[[ Data to examine open ]]

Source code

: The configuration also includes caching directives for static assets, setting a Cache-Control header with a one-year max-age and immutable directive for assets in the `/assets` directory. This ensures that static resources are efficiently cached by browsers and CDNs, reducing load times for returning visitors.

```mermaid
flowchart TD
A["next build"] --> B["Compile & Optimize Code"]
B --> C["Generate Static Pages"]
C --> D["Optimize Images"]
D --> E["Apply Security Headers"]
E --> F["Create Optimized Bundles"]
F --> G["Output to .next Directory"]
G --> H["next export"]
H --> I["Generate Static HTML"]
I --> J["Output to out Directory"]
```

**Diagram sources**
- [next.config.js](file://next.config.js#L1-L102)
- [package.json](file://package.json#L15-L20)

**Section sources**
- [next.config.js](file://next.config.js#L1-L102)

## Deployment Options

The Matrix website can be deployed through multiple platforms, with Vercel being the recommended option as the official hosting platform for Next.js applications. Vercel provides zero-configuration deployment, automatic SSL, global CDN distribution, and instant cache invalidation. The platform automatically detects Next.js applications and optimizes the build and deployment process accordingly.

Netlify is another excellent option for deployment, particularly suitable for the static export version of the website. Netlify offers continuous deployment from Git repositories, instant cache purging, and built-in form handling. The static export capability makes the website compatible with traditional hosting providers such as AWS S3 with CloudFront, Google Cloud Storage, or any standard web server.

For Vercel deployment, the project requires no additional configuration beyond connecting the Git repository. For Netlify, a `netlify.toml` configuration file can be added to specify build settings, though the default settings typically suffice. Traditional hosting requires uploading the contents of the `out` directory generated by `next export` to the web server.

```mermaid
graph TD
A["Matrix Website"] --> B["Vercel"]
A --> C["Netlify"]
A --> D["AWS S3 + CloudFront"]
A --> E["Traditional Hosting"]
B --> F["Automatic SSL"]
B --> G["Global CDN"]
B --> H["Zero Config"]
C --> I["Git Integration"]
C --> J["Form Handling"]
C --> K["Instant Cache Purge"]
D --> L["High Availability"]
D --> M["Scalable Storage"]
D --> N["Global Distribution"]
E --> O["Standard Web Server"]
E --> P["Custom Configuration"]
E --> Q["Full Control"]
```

[[ Data to examine closed ]]

### [The task]
Pick out, from the lines above, every one that contains the string "Control".

### [Task solution]
: The configuration also includes caching directives for static assets, setting a Cache-Control header with a one-year max-age and immutable directive for assets in the `/assets` directory. This ensures that static resources are efficiently cached by browsers and CDNs, reducing load times for returning visitors.
E --> Q["Full Control"]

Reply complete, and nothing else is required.